The prevalence of diabetes in U.S. veterans (20.5%) is nearly three times that of the general population. Minority veterans have higher rates of diabetes compared with their counterparts and urban/rural residence is also associated with uncontrolled cholesterol. However, the interplay between urban/rural residence and race/ethnicity on cholesterol control is unclear. Veterans Health Administration Corporate Data Warehouse and Centers for Medicare and Medicaid data were used to create unique dataset and perform longitudinal study of veterans with type 2 diabetes from 2006 to 2016. Logistic regression was used to model the association between low-density lipoprotein (LDL) control and the primary exposures (race/ethnicity and location of residence) after adjusting for all measured covariates, including the interaction between location of residence and race/ethnicity. There was a significant interaction between race/ethnicity and rural residence. Rural non-Hispanic Black (NHB) veterans had higher odds for LDL >100 mg/dL (odds ratio [OR]=1.70, 95% confidence interval [CI] 1.50-1.60) and for LDL >70 mg/dL (OR=1.59, 95% CI 1.53-1.64) compared with urban non-Hispanic White (NHW) veterans. Similarly, compared with urban NHW, urban NHB veterans had higher odds of LDL >100 mg/dL (OR=1.45, 95% CI 1.43-1.47) and LDL >70 mg/dL (OR=1.36, 95% CI 1.34-1.38). This study highlights health disparities for veterans with type 2 diabetes. Future research is needed to evaluate interventions for mitigating these disparities in cholesterol management among veterans with diabetes.

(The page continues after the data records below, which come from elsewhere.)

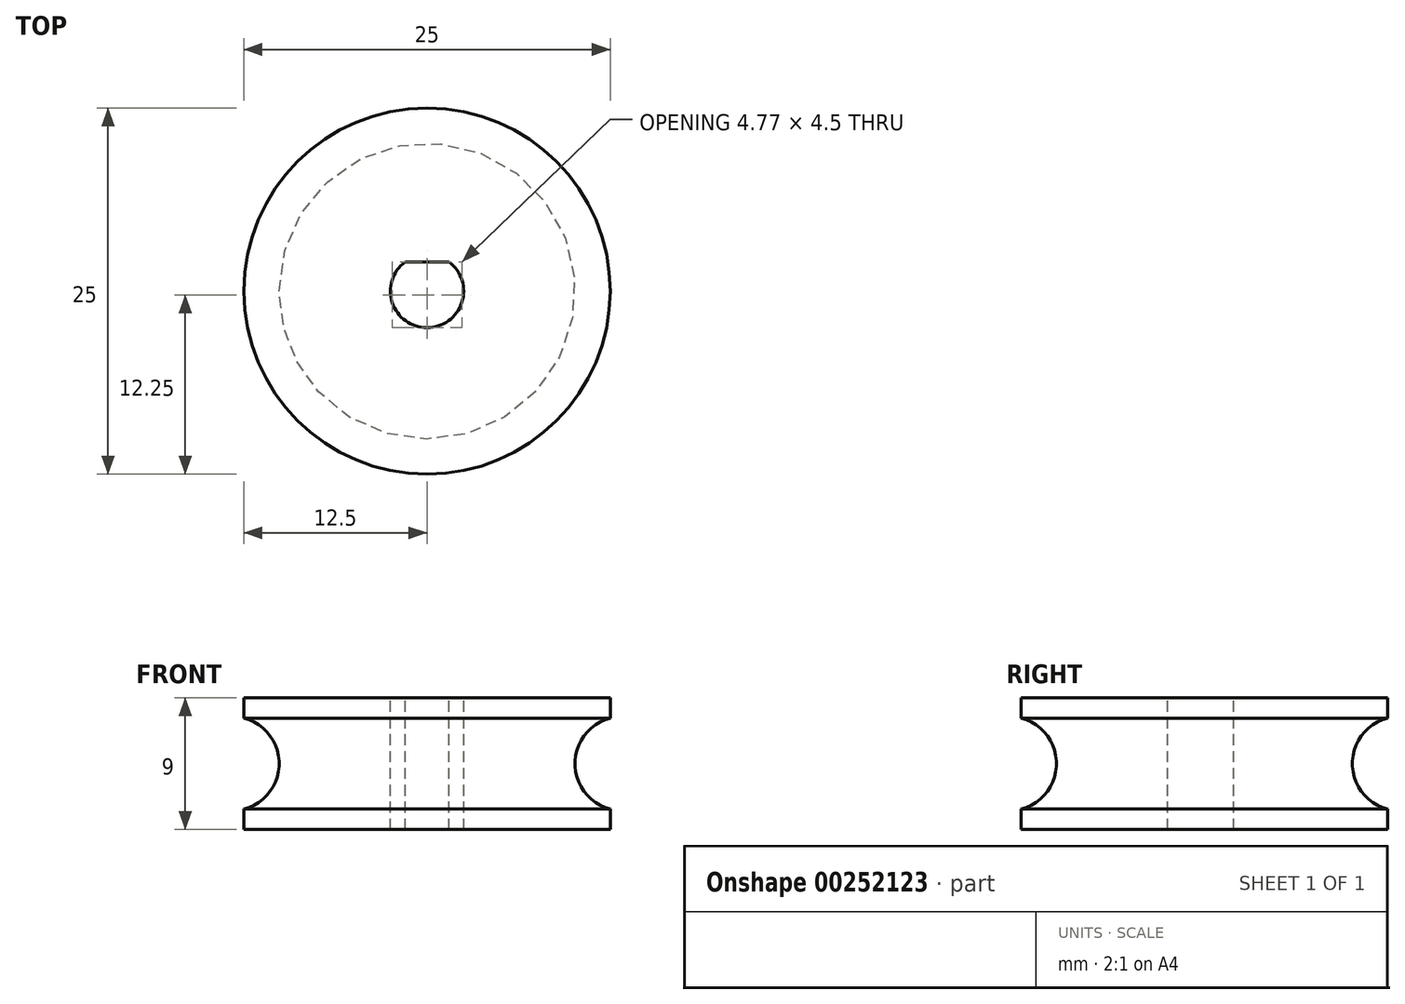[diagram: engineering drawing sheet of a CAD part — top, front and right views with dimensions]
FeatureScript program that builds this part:
annotation { "Feature Type Name" : "Feature", "Feature Type Description" : "" }
export const myFeature = defineFeature(function(context is Context, id is Id, definition is map)
    precondition{}
    {
        {
            var Q0;
            Q0=qCreatedBy(makeId("Front.planeOp"),FACE);
            var sketch = newSketch(context, id + "F0", { "sketchPlane" : qUnion([Q0])});
            skLineSegment(sketch, "E0", {"start": v(0, 0) * mm, "end": v(-12.5, 0) * mm});
            skLineSegment(sketch, "E1", {"start": v(-12.5, 0) * mm, "end": v(-12.5, 1.4) * mm});
            skLineSegment(sketch, "E2", {"start": v(0, 4.5) * mm, "end": v(-18.74, 4.5) * mm, "construction": true});
            skLineSegment(sketch, "E3.MirrorCS", {"start": v(-12.5, 9) * mm, "end": v(-12.5, 7.6) * mm});
            skLineSegment(sketch, "E4.MirrorCS", {"start": v(0, 9) * mm, "end": v(-12.5, 9) * mm});
            skArc(sketch, "E5", {"start": v(-12.5, 1.4) * mm, "mid": v(-10.1, 4.5) * mm, "end": v(-12.5, 7.6) * mm});
            skLineSegment(sketch, "E6", {"start": v(0, 0) * mm, "end": v(0, 9) * mm});
            skLineSegment(sketch, "E7", {"start": v(-10.1, 9) * mm, "end": v(-10.1, 0) * mm, "construction": true});
            skSolve(sketch);
        }
        {
            var Q0;
            Q0 = qSketchRegion(id + "F0", true);
            var Q1;
            Q1=sQuery(id+"F0.wireOp",EDGE,"E6");
            revolve(context, id + "F1", {"entities" : qUnion([Q0]), "axis" : qUnion([Q1]), "revolveType" : RevolveType.FULL});
        }
        {
            var Q0;
            Q0=makeQuery(id+"F1.opRevolve","SWEPT_FACE",FACE,{"disambiguationData":[OSD([sQuery(id+"F0.wireOp",EDGE,"E4.MirrorCS")])]});
            var sketch = newSketch(context, id + "F2", { "sketchPlane" : qUnion([Q0])});
            skArc(sketch, "E8", {"start": v(-1.5, 2) * mm, "mid": v(0, -2.5) * mm, "end": v(1.5, 2) * mm});
            skLineSegment(sketch, "E9", {"start": v(-1.5, 2) * mm, "end": v(1.5, 2) * mm});
            skSolve(sketch);
        }
        {
            var Q0;
            Q0 = qSketchRegion(id + "F2", true);
            extrude(context, id + "F3", {"entities" : qUnion([Q0]), "operationType" : NewBodyOperationType.REMOVE, "endBound" : BoundingType.THROUGH_ALL, "oppositeDirection" : true, "depth" : 25 * mm});
        }
    });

美国退伍军人中糖尿病的患病率(20.5%)几乎是普通人群的三倍。少数族裔退伍军人的糖尿病发病率高于其相应群体,而且城乡居住情况也与胆固醇控制不佳有关。然而,城乡居住情况与种族/族裔在胆固醇控制方面的相互作用尚不清楚。利用退伍军人健康管理局企业数据仓库以及医疗保险和医疗补助服务中心的数据创建了独特的数据集,并对2006年至2016年的2型糖尿病退伍军人进行了纵向研究。在对所有测量的协变量进行调整后,包括居住地点与种族/族裔之间的相互作用,采用逻辑回归对低密度脂蛋白(LDL)控制与主要暴露因素(种族/族裔和居住地点)之间的关联进行建模。种族/族裔与农村居住情况之间存在显著的相互作用。与城市非西班牙裔白人(NHW)退伍军人相比,农村非西班牙裔黑人(NHB)退伍军人LDL>100mg/dL的几率更高(优势比[OR]=1.70,95%置信区间[CI]1.50 - 1.60),LDL>70mg/dL的几率也更高(OR=1.59,95%CI 1.53 - 1.64)。同样,与城市NHW退伍军人相比,城市NHB退伍军人LDL>100mg/dL(OR=1.45,95%CI 1.43 - 1.47)和LDL>70mg/dL(OR=1.36,95%CI 1.34 - 1.38)的几率更高。这项研究凸显了2型糖尿病退伍军人的健康差异。未来需要开展研究,以评估减轻糖尿病退伍军人胆固醇管理方面这些差异的干预措施。